Hatshepsut held up her hands. They were small hands, oval,
long-fingered but broad in the palm, more strong than delicate. For all the
struggles of her maids to keep them white and soft, they were more like a boy’s
than a woman’s. “These can bend a bow,” she said, “hold the reins of a
chariot-team, clasp a scepter. What can his do that these cannot? Bend a bigger
bow? I can bend a bigger one than my scribe can, I’ll wager you that. Master a
team of half-broken stallions? I’ve done that, and done it well. Wield the
scepter in the hall of audience? What else did I do today while my great royal
husband, my lord of the Two Lands, my living Horus, amused himself hunting
river-horses in the reeds?”
She rose and began to pace. She looked remarkably like the
king in one of his own fits of restlessness: a likeness she would not have been
pleased to acknowledge. “He is older than I,” she said. “But I am the daughter
of the royal wife. He is the child of a concubine. He holds kingship only
through me. And does he thank me for it? Does he even notice that I exist?” She
tossed her head in scorn. “Oh, certainly! When I get in the way of his
pleasure—then he remembers me.”
Nehsi considered for some time before venturing to speak.
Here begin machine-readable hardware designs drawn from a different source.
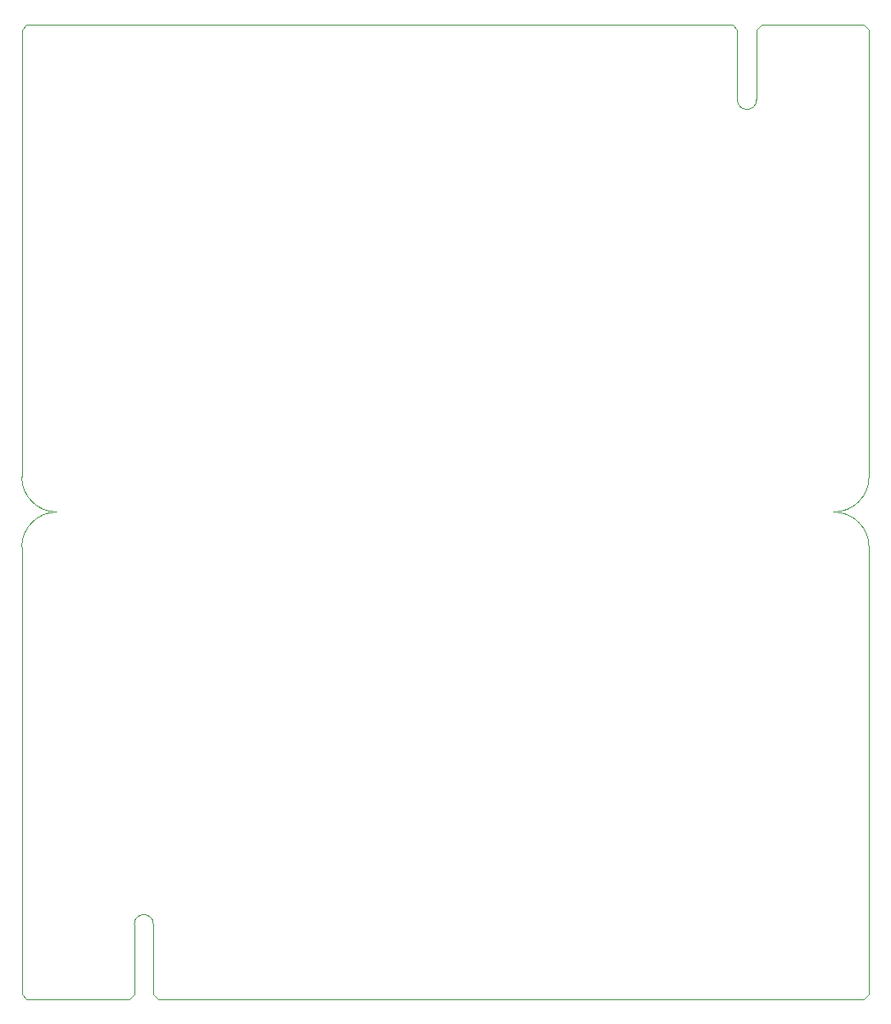
<source format=gbr>
%TF.GenerationSoftware,KiCad,Pcbnew,(5.1.6)-1*%
%TF.CreationDate,2020-06-21T16:44:25+09:00*%
%TF.ProjectId,CAN_H-Bridge_Solo_MD_fin,43414e5f-482d-4427-9269-6467655f536f,rev?*%
%TF.SameCoordinates,Original*%
%TF.FileFunction,Profile,NP*%
%FSLAX46Y46*%
G04 Gerber Fmt 4.6, Leading zero omitted, Abs format (unit mm)*
G04 Created by KiCad (PCBNEW (5.1.6)-1) date 2020-06-21 16:44:25*
%MOMM*%
%LPD*%
G01*
G04 APERTURE LIST*
%TA.AperFunction,Profile*%
%ADD10C,0.100000*%
%TD*%
G04 APERTURE END LIST*
D10*
X184650000Y-62950000D02*
X184650000Y-99500000D01*
X103850000Y-103000000D02*
G75*
G02*
X100350000Y-99500000I0J3500000D01*
G01*
X184650000Y-99500000D02*
G75*
G02*
X181150000Y-103000000I-3500000J0D01*
G01*
X100350000Y-99500000D02*
X100350000Y-62950000D01*
X100350000Y-106500000D02*
G75*
G02*
X103850000Y-103000000I3500000J0D01*
G01*
X181150000Y-103000000D02*
G75*
G02*
X184650000Y-106500000I0J-3500000D01*
G01*
X184650000Y-106500000D02*
X184650000Y-143050000D01*
X100350000Y-143050000D02*
X100350000Y-106500000D01*
%TO.C,J3*%
X173450000Y-62000000D02*
X173450000Y-55050000D01*
X171550000Y-62000000D02*
X171550000Y-55050000D01*
X184650000Y-62950000D02*
X184650000Y-55050000D01*
X184150000Y-54550000D02*
X173950000Y-54550000D01*
X100350000Y-62950000D02*
X100350000Y-55050000D01*
X171050000Y-54550000D02*
X100850000Y-54550000D01*
X184650000Y-55050000D02*
X184150000Y-54550000D01*
X173450000Y-55050000D02*
X173950000Y-54550000D01*
X171550000Y-55050000D02*
X171050000Y-54550000D01*
X100350000Y-55050000D02*
X100850000Y-54550000D01*
X173450000Y-62000000D02*
G75*
G02*
X171550000Y-62000000I-950000J0D01*
G01*
X184650000Y-150950000D02*
X184150000Y-151450000D01*
X113450000Y-150950000D02*
X113950000Y-151450000D01*
X111550000Y-150950000D02*
X111050000Y-151450000D01*
X100350000Y-150950000D02*
X100850000Y-151450000D01*
X113950000Y-151450000D02*
X184150000Y-151450000D01*
X184650000Y-143050000D02*
X184650000Y-150950000D01*
X100850000Y-151450000D02*
X111050000Y-151450000D01*
X100350000Y-143050000D02*
X100350000Y-150950000D01*
X113450000Y-144000000D02*
X113450000Y-150950000D01*
X111550000Y-144000000D02*
X111550000Y-150950000D01*
X111550000Y-144000000D02*
G75*
G02*
X113450000Y-144000000I950000J0D01*
G01*
%TD*%
M02*

</source>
She paced, prowling around the garden. She plucked a blossom, drew in its
scent, let it fall into the lotus pool.
“Lady,” he said, “the gods have made him king. There must be
gentler ways to remind him of it.”
She rounded upon him. “What? Do you mean that girl, that
Isis? As if she could be anything more than a goddess’ plaything. Would you
have her flatter him into doing his duty?”
“She might beguile his nights sufficiently that he can
endure the days of drudgery.”
“It is not drudgery. It is the price the gods exact for
making him one of them. It’s a great thing, a noble thing, a thing of beauty
and splendor, to wear the Two Crowns; to be king of Egypt. And he,” she said,
“has no faintest conception of the honor. Only of the burden—which he far too often
evades.”
“It’s no burden to you, either?” asked Nehsi. He honestly
wanted to know.
“Of course it is a burden,” she said impatiently. “I won’t
run away from it for that.”
“Do you want to be king?”
She stared at him as if she had never seen him before. He
wondered briefly if she ever had. High ones, he had noticed, often treated
their servants as they did their animals and their furnishings: took them for
granted, and never truly looked at them, nor cared to know what thoughts lay
behind the familiar faces.
True enough, most servants were content with that. But Nehsi
was a fool. Nehsi wanted to be seen for himself.
It was a surprising discomfort to be visible. He worried
suddenly that his kilt was crooked, his belt ill fastened, his cheeks too
roughly shaven.
He was impeccable as he always strove to be. She could not
see the flush on his cheeks, either, or—he hoped—read his expression.